Infrared light enters this silicon structure from the left. The cut-out patterns, determined by an algorithm, route two different frequencies of this light into the pathways on the right. This is a greatly magnified image of a working device that is about the size of a speck of dust. (Photo: Alexander Piggott)

Light can replace electricity to transmit more data consuming less power and replacing wires, say Stanford University researchers.

Developed by Stanford electrical engineer Jelena Vuckovic tried to miniaturize the proven technology of the Internet, which moves data by beaming photons of light through fiber optic threads.

In a Nature Photonics article whose lead author is Stanford graduate student Alexander Piggott, Vuckovic, a professor of electrical engineering, and her team explain a process that could revolutionize computing by using light instead of electricity to carry data inside computers.

“Optical transport uses far less energy than sending electrons through wires,” Piggott said. “For chip-scale links, light can carry more than 20 times as much data.” The fact that infrared light will pass through silicon the way sunlight shines through glass, they developed the new algorithm.

Theoretically, silicon is transparent to infrared light – the way glass is transparent to visible light. So wires could be replaced by optical interconnects or silicon structures to carry infrared light. But it involves thousands of such linkages for each electronic system and the optical data transport has remained impractical.

Now the Stanford engineers say they have achieved a breakthrough by inventing what they call an inverse design algorithm, in which the engineers specify what the optical circuit should do and the software provides the details of how to fabricate a silicon structure to perform the task.

“We used the algorithm to design a working optical circuit and made several copies in our lab,” Vuckovic said.

Published in Nature Photonics, they said these devices functioned flawlessly despite tiny imperfections. “Our manufacturing processes are not nearly as precise as those at commercial fabrication plants,” Piggott said. “The fact that we could build devices this robust on our equipment tells us that this technology will be easy to mass-produce at state-of-the-art facilities.”
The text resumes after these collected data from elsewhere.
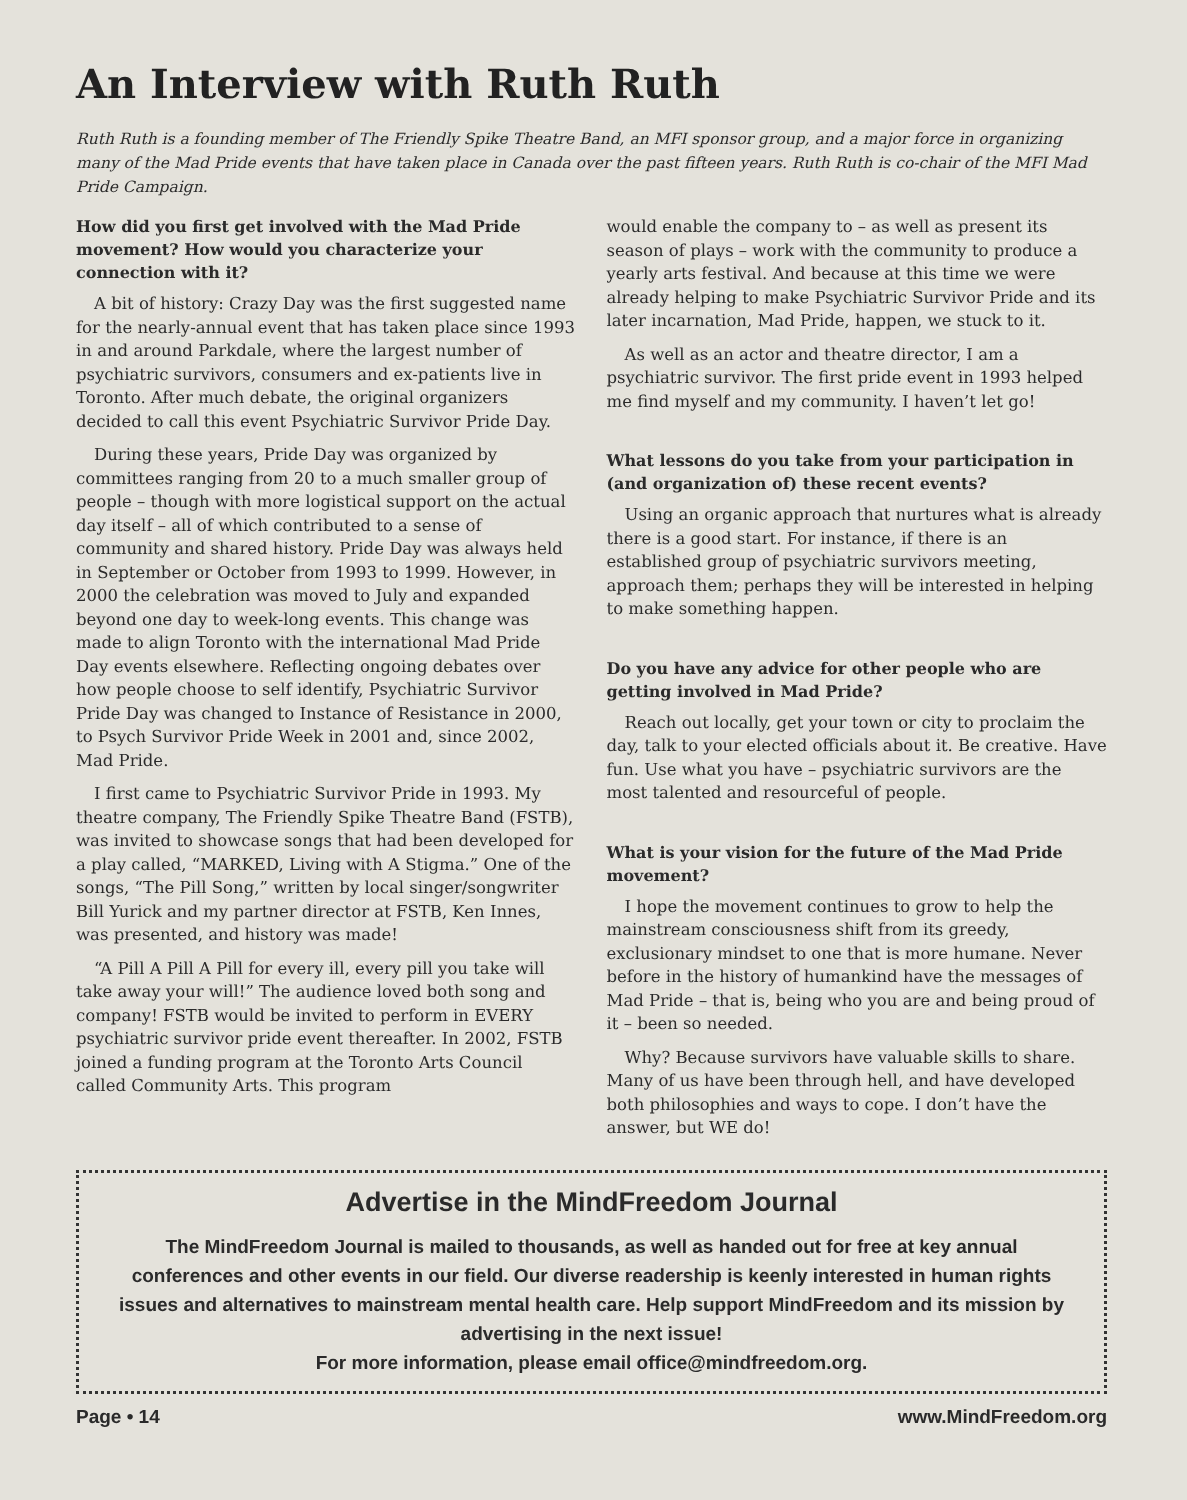An Interview with Ruth Ruth
Ruth Ruth is a founding member of The Friendly Spike Theatre Band, an MFI sponsor group, and a major force in organizing many of the Mad Pride events that have taken place in Canada over the past fifteen years. Ruth Ruth is co-chair of the MFI Mad Pride Campaign.
How did you first get involved with the Mad Pride movement? How would you characterize your connection with it?
A bit of history: Crazy Day was the first suggested name for the nearly-annual event that has taken place since 1993 in and around Parkdale, where the largest number of psychiatric survivors, consumers and ex-patients live in Toronto. After much debate, the original organizers decided to call this event Psychiatric Survivor Pride Day.
During these years, Pride Day was organized by committees ranging from 20 to a much smaller group of people – though with more logistical support on the actual day itself – all of which contributed to a sense of community and shared history. Pride Day was always held in September or October from 1993 to 1999. However, in 2000 the celebration was moved to July and expanded beyond one day to week-long events. This change was made to align Toronto with the international Mad Pride Day events elsewhere. Reflecting ongoing debates over how people choose to self identify, Psychiatric Survivor Pride Day was changed to Instance of Resistance in 2000, to Psych Survivor Pride Week in 2001 and, since 2002, Mad Pride.
I first came to Psychiatric Survivor Pride in 1993. My theatre company, The Friendly Spike Theatre Band (FSTB), was invited to showcase songs that had been developed for a play called, “MARKED, Living with A Stigma.” One of the songs, “The Pill Song,” written by local singer/songwriter Bill Yurick and my partner director at FSTB, Ken Innes, was presented, and history was made!
“A Pill A Pill A Pill for every ill, every pill you take will take away your will!” The audience loved both song and company! FSTB would be invited to perform in EVERY psychiatric survivor pride event thereafter. In 2002, FSTB joined a funding program at the Toronto Arts Council called Community Arts. This program
would enable the company to – as well as present its season of plays – work with the community to produce a yearly arts festival. And because at this time we were already helping to make Psychiatric Survivor Pride and its later incarnation, Mad Pride, happen, we stuck to it.
As well as an actor and theatre director, I am a psychiatric survivor. The first pride event in 1993 helped me find myself and my community. I haven’t let go!
What lessons do you take from your participation in (and organization of) these recent events?
Using an organic approach that nurtures what is already there is a good start. For instance, if there is an established group of psychiatric survivors meeting, approach them; perhaps they will be interested in helping to make something happen.
Do you have any advice for other people who are getting involved in Mad Pride?
Reach out locally, get your town or city to proclaim the day, talk to your elected officials about it. Be creative. Have fun. Use what you have – psychiatric survivors are the most talented and resourceful of people.
What is your vision for the future of the Mad Pride movement?
I hope the movement continues to grow to help the mainstream consciousness shift from its greedy, exclusionary mindset to one that is more humane. Never before in the history of humankind have the messages of Mad Pride – that is, being who you are and being proud of it – been so needed.
Why? Because survivors have valuable skills to share. Many of us have been through hell, and have developed both philosophies and ways to cope. I don’t have the answer, but WE do!
Advertise in the MindFreedom Journal
The MindFreedom Journal is mailed to thousands, as well as handed out for free at key annual conferences and other events in our field. Our diverse readership is keenly interested in human rights issues and alternatives to mainstream mental health care. Help support MindFreedom and its mission by advertising in the next issue!
For more information, please email office@mindfreedom.org.
Page • 14 www.MindFreedom.org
The researchers foresee scores of potential applications for their inverse design algorithm, including high bandwidth optical communications, compact microscopy systems and ultra-secure quantum communications.
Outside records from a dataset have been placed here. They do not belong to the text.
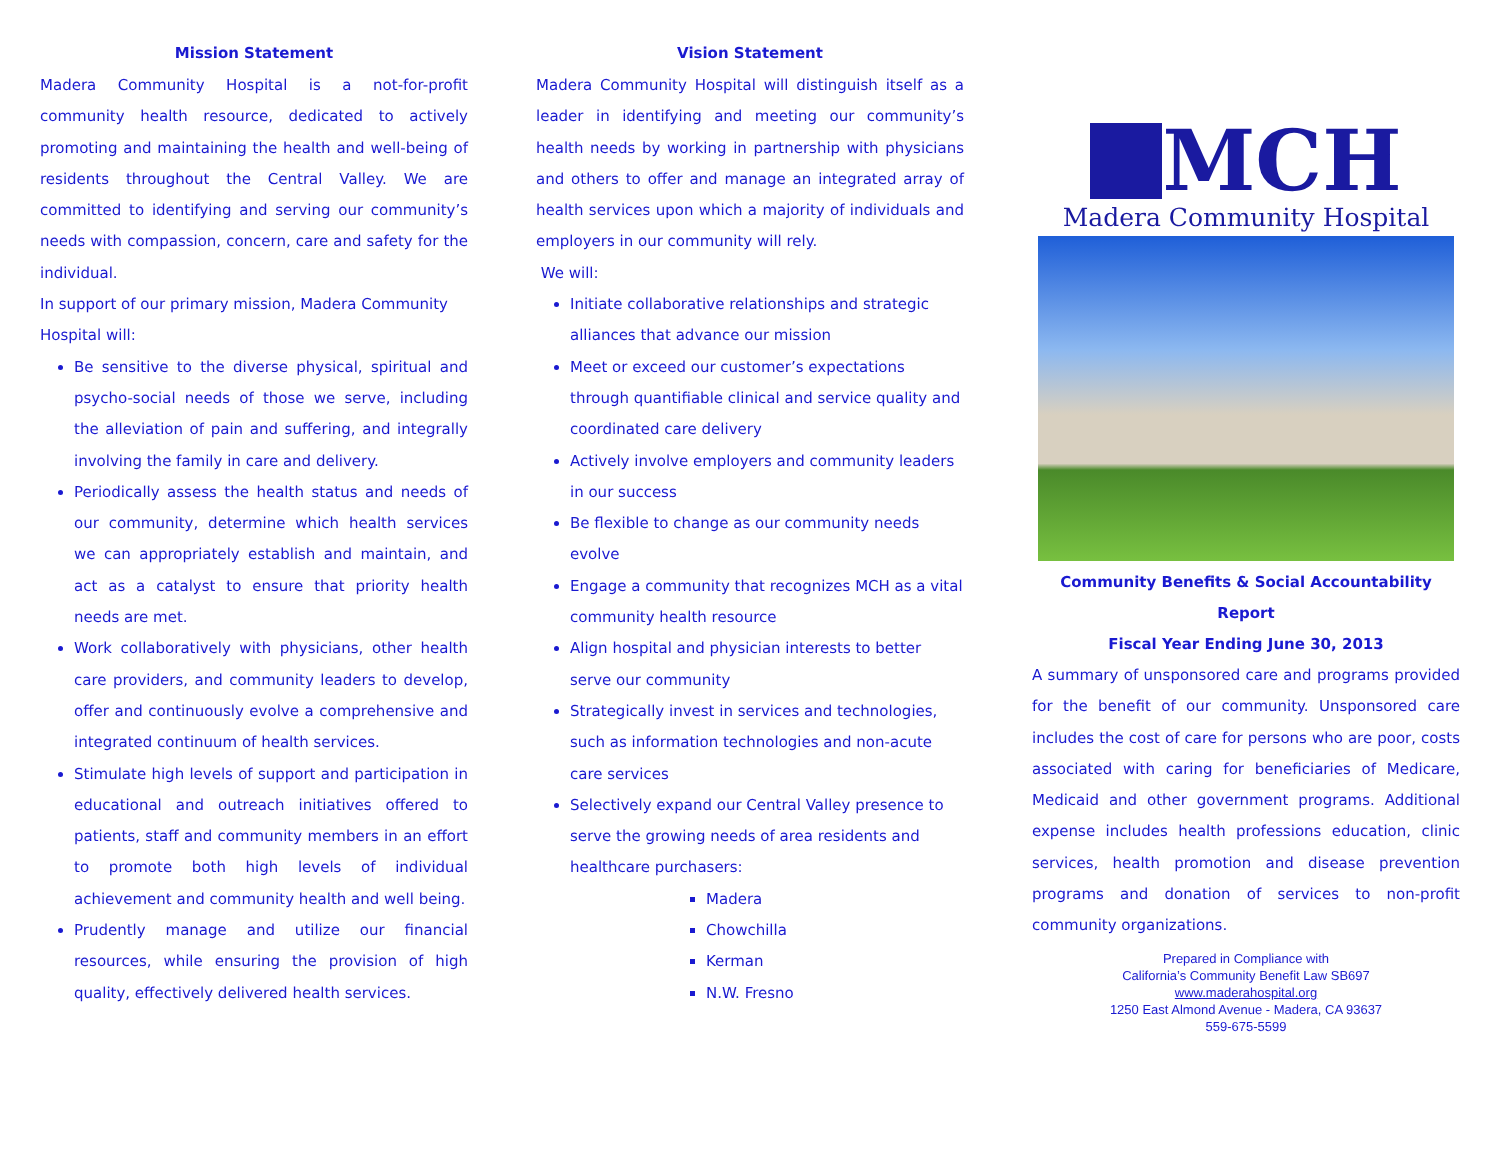Mission Statement
Madera Community Hospital is a not-for-profit community health resource, dedicated to actively promoting and maintaining the health and well-being of residents throughout the Central Valley. We are committed to identifying and serving our community’s needs with compassion, concern, care and safety for the individual.
In support of our primary mission, Madera Community Hospital will:
Be sensitive to the diverse physical, spiritual and psycho-social needs of those we serve, including the alleviation of pain and suffering, and integrally involving the family in care and delivery.
Periodically assess the health status and needs of our community, determine which health services we can appropriately establish and maintain, and act as a catalyst to ensure that priority health needs are met.
Work collaboratively with physicians, other health care providers, and community leaders to develop, offer and continuously evolve a comprehensive and integrated continuum of health services.
Stimulate high levels of support and participation in educational and outreach initiatives offered to patients, staff and community members in an effort to promote both high levels of individual achievement and community health and well being.
Prudently manage and utilize our financial resources, while ensuring the provision of high quality, effectively delivered health services.
Vision Statement
Madera Community Hospital will distinguish itself as a leader in identifying and meeting our community’s health needs by working in partnership with physicians and others to offer and manage an integrated array of health services upon which a majority of individuals and employers in our community will rely.
We will:
Initiate collaborative relationships and strategic alliances that advance our mission
Meet or exceed our customer’s expectations through quantifiable clinical and service quality and coordinated care delivery
Actively involve employers and community leaders in our success
Be flexible to change as our community needs evolve
Engage a community that recognizes MCH as a vital community health resource
Align hospital and physician interests to better serve our community
Strategically invest in services and technologies, such as information technologies and non-acute care services
Selectively expand our Central Valley presence to serve the growing needs of area residents and healthcare purchasers:
Madera
Chowchilla
Kerman
N.W. Fresno
MCH
Madera Community Hospital
Community Benefits & Social Accountability Report
Fiscal Year Ending June 30, 2013
A summary of unsponsored care and programs provided for the benefit of our community. Unsponsored care includes the cost of care for persons who are poor, costs associated with caring for beneficiaries of Medicare, Medicaid and other government programs. Additional expense includes health professions education, clinic services, health promotion and disease prevention programs and donation of services to non-profit community organizations.
Prepared in Compliance with
California’s Community Benefit Law SB697
www.maderahospital.org
1250 East Almond Avenue - Madera, CA 93637
559-675-5599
The Stanford algorithm designs silicon structures so slender that more than 20 of them could sit side-by-side inside the diameter of a human hair. These silicon interconnects can direct a specific frequency of infrared light to a specific location to replace a wire.

By automating the process of designing optical interconnects, they say the focus should be on the next generation of even faster and far more energy-efficient computers that use light rather than electricity for internal data transport.